一方、批判の矢面に立たされた格好だったのが静岡市の田辺市長。
「道路が狭い」と苦しい胸の内を話すものの、「それはいいわけに過ぎない」と厳しい批判の言葉が投げかけられました。
とはいえ、問題点は行政にはあるものの、市民の側にもあります。
街路樹が敬遠されている理由に、市に対する住民の苦情が大きいと考えられます。
街路樹が多い広島市などに比べると静岡市では一本あたりの維持費が非常に高額になっています。

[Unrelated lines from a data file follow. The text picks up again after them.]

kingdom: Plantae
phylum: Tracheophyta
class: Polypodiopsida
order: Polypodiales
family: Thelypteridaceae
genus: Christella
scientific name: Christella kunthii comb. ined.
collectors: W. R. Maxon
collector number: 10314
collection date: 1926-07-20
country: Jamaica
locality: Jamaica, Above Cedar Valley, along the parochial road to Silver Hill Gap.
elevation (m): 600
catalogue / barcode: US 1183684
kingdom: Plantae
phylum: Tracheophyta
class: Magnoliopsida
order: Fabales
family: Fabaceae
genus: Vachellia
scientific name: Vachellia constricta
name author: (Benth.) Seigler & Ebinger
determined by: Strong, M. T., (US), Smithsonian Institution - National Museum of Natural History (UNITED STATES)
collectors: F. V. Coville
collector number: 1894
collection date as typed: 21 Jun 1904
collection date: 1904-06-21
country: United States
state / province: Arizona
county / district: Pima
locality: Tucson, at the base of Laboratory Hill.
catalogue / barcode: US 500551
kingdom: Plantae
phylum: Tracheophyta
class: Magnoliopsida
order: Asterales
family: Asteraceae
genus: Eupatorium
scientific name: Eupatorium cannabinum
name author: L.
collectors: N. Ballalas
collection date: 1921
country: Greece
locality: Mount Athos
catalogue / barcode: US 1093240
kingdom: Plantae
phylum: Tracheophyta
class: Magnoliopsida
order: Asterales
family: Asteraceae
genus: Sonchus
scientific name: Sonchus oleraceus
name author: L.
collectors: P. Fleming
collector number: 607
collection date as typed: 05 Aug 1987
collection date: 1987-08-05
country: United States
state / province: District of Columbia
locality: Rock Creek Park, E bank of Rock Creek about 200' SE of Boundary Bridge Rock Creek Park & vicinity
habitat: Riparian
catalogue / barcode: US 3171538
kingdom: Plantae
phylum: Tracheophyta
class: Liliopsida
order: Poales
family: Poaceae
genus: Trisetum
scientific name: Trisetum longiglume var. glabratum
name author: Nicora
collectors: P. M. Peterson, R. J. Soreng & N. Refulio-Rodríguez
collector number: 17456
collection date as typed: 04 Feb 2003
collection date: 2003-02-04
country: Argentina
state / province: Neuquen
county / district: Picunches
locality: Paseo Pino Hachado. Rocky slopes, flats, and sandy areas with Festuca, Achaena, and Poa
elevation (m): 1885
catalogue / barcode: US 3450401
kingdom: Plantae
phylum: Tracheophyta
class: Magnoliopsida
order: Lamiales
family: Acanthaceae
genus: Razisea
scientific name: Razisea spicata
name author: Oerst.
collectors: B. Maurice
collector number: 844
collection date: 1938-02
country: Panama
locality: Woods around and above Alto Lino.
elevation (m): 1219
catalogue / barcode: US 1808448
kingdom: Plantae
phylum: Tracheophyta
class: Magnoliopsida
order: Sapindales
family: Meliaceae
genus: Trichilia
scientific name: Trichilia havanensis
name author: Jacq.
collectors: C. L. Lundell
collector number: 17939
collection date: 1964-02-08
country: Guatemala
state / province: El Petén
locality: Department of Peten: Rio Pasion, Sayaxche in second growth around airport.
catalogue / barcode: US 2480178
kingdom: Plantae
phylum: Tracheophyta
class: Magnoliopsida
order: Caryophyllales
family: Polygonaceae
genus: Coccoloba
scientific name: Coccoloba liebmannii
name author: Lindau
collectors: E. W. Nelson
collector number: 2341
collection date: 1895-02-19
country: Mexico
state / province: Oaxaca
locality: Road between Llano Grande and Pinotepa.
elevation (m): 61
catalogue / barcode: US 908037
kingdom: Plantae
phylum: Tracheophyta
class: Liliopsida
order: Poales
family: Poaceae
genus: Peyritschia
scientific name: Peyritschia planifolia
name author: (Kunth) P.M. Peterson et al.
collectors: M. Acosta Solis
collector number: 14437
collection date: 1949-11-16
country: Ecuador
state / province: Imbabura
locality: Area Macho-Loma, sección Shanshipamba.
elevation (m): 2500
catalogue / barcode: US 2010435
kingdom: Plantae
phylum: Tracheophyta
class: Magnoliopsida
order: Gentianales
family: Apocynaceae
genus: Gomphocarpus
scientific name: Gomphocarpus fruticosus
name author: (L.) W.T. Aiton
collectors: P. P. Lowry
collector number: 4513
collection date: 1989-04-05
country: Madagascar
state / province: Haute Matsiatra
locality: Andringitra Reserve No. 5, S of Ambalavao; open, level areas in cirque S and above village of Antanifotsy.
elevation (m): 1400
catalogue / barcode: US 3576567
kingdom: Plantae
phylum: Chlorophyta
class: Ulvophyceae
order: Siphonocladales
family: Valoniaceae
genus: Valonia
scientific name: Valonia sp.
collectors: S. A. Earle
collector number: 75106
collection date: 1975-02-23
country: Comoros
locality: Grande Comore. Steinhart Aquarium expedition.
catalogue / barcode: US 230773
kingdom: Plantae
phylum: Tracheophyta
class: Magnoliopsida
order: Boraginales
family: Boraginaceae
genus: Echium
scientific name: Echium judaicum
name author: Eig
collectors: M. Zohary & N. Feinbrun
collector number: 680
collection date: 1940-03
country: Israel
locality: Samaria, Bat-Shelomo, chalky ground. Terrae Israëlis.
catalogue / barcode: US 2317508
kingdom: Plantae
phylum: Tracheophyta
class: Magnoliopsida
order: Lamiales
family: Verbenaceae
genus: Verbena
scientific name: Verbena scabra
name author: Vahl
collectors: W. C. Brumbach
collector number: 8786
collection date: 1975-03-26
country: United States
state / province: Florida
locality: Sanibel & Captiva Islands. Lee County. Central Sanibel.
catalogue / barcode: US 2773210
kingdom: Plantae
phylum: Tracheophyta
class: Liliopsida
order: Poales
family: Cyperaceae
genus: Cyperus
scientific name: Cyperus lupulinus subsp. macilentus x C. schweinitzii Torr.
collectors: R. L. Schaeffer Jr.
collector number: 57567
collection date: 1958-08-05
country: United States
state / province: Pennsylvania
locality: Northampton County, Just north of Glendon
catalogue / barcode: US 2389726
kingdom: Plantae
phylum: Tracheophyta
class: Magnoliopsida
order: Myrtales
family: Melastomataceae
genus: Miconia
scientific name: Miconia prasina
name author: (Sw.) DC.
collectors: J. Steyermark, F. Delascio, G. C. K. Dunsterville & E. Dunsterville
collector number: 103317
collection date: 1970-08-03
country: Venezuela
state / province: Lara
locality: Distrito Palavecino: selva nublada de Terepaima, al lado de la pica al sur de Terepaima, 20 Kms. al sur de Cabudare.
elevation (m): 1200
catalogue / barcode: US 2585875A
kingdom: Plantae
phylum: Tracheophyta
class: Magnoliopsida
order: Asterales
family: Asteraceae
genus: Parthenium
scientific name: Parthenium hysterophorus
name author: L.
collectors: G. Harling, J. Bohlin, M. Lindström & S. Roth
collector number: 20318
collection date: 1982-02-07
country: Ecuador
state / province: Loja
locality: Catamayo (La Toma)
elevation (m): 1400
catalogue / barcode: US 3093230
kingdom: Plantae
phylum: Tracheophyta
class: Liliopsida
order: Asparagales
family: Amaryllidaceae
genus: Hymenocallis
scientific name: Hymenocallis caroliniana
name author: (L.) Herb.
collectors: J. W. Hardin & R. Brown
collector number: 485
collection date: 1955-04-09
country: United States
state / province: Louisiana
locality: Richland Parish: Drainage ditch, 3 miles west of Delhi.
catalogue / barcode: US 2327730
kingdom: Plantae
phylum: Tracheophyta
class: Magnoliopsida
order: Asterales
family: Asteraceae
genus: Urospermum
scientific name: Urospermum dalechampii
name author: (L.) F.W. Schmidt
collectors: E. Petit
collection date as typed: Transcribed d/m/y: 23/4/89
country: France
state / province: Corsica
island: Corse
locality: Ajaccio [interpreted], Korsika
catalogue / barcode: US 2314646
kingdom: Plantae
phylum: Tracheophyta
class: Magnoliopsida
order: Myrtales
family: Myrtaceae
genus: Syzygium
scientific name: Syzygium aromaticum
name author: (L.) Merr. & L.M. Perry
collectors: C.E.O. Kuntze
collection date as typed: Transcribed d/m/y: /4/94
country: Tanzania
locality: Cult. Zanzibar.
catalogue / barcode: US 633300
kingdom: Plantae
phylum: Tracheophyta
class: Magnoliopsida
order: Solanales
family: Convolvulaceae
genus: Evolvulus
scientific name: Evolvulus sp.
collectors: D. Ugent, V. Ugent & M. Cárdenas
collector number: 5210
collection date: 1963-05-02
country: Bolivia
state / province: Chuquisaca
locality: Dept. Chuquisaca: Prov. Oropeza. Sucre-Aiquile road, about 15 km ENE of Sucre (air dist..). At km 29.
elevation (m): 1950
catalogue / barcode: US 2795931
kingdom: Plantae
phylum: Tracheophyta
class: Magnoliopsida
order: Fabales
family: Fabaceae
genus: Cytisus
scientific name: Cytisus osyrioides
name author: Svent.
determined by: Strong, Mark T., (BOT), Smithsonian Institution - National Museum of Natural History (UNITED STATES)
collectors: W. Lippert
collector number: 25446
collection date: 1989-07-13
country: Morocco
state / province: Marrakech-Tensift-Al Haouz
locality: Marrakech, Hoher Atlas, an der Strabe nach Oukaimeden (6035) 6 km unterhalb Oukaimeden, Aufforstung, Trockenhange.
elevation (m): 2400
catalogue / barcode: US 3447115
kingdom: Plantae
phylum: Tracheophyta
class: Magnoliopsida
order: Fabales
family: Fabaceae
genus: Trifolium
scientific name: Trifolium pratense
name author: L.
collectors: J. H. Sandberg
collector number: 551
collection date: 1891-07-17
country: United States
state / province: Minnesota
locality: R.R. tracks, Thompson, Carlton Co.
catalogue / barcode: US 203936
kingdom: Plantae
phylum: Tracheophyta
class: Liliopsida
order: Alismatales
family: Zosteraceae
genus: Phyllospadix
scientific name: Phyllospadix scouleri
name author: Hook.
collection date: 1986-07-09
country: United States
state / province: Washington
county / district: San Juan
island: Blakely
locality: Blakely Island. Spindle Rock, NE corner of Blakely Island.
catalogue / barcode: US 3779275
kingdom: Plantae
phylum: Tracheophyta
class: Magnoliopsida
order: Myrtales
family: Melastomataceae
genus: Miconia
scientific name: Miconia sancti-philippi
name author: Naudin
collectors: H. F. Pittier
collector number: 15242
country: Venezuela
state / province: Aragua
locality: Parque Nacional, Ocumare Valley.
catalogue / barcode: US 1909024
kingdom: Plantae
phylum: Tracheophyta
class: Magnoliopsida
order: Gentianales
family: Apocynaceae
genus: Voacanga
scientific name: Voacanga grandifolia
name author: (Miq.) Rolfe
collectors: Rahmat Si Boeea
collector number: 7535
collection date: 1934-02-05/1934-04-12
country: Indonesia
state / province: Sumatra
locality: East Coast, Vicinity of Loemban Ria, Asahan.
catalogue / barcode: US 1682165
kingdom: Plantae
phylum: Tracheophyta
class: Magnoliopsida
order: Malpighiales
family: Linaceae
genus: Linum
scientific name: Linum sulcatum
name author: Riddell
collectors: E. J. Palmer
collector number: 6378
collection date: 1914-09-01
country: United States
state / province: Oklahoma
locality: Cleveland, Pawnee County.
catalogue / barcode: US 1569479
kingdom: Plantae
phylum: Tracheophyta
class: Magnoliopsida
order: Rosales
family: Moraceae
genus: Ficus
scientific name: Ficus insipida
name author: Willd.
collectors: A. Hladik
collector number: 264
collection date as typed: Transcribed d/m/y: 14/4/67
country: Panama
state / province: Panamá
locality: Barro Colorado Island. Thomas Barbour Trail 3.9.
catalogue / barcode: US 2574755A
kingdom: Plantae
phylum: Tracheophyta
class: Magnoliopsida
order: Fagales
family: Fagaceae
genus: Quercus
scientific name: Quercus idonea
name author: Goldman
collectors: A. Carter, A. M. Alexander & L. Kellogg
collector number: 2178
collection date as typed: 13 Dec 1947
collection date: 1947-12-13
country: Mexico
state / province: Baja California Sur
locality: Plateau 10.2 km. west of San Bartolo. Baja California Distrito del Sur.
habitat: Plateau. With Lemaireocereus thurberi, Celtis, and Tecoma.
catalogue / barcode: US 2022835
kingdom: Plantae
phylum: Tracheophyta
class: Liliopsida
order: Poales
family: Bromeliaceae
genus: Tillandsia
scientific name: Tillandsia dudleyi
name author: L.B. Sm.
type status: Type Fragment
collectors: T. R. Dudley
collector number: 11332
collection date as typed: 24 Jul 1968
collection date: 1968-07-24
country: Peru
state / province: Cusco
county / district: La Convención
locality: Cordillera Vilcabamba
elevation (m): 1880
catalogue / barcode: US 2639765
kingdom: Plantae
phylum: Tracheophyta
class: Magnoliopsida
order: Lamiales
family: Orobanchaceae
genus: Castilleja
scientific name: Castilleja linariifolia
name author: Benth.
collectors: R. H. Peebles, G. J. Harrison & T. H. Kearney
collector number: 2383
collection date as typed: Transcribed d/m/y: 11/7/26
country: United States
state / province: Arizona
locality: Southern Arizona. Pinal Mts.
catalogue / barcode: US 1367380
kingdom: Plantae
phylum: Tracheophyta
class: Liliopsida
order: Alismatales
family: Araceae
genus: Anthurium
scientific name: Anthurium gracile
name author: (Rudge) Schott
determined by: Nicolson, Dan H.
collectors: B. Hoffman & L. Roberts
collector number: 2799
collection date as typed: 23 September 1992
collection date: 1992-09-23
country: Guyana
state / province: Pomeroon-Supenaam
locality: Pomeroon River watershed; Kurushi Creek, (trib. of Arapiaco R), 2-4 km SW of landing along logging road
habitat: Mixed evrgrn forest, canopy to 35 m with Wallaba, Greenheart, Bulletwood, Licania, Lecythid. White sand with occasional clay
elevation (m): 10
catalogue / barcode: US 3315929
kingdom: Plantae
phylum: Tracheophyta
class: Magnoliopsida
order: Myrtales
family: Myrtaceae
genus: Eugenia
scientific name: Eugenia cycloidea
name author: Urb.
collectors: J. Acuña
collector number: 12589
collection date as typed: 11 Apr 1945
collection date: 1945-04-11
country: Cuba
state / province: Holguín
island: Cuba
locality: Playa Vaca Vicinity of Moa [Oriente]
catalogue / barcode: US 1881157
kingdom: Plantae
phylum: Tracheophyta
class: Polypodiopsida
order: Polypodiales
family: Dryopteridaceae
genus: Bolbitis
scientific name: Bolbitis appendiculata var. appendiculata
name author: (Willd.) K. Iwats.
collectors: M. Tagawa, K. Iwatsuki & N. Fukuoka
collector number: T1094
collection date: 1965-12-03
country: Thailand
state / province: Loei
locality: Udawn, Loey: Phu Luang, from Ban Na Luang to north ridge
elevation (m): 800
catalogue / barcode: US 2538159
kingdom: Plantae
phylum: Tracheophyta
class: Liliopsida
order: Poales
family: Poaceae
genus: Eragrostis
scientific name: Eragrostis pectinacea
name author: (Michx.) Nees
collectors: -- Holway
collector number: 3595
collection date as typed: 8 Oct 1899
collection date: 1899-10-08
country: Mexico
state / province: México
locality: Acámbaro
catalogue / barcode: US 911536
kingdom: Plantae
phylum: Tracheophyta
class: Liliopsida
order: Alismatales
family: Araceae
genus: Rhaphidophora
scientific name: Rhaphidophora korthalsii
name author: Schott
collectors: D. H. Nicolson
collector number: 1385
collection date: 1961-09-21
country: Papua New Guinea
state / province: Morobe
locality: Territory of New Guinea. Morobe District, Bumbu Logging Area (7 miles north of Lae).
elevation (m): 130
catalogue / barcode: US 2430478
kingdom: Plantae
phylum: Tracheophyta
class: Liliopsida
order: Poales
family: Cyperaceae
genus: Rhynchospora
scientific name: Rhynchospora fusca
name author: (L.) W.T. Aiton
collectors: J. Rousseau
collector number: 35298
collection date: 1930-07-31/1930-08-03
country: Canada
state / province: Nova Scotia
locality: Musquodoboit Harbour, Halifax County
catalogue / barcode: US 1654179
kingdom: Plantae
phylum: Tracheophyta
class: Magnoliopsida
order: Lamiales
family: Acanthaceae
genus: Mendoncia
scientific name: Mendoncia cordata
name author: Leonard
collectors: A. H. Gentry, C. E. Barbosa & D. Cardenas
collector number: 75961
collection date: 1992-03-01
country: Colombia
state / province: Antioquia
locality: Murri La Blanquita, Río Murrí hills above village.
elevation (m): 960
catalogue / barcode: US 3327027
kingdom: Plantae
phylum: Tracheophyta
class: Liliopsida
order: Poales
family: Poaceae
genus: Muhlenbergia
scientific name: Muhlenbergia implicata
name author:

これは、市民の苦情に対して市役所が逐一対応しているからであるようです。「落ち葉で雨樋が詰まったので除去して欲しい」「落ち葉のないように早めに剪定して欲しい」などの要望が多数寄せられるため、手のかかる街路樹に二の足を踏むのは当然の選択でしょう。
何故、広島市などが低い維持管理費で多くの樹木を維持出来ているのかというと、住民が積極的に維持管理に拘わっていることが要因とのこと。落ち葉の処理などは住民自らが行うため、市役所に苦情が行くこともなく低コストで維持管理が出来ているわけです。
静岡でもこうした体制を整えることが必要でしょう。
今回のフォーラムは大盛況で臨時に席も設けられるほどでしたが、さてそれが市民全体に広がるかは未知数です。
「おまかせ民主主義」になれてしまった人は面倒臭いと感じることでしょう。
個人的には静岡市全体にみどりを広げることも重要かも知れませんが、地域間で競争させることも必要ではないかと思います。
地域の緑化や環境整備に住民全体が熱心な地区には積極的に街路樹を設ける反面、おまかせ的志向が強い自治会はある程度後回しにされても仕方ないでしょう。住民が積極的に動く地域は環境もよくなり、地域の価値が向上する反面、そうでない地区は沈下していく。汗を流さないなら資産価値の目減りも甘受していただくのが自然だと思います。
また、街路樹にこだわるのもいいですが、下町によくあるような家の前に植木鉢が所狭しと置かれている人情味のある緑化も評価していいのではないかと私は感じました。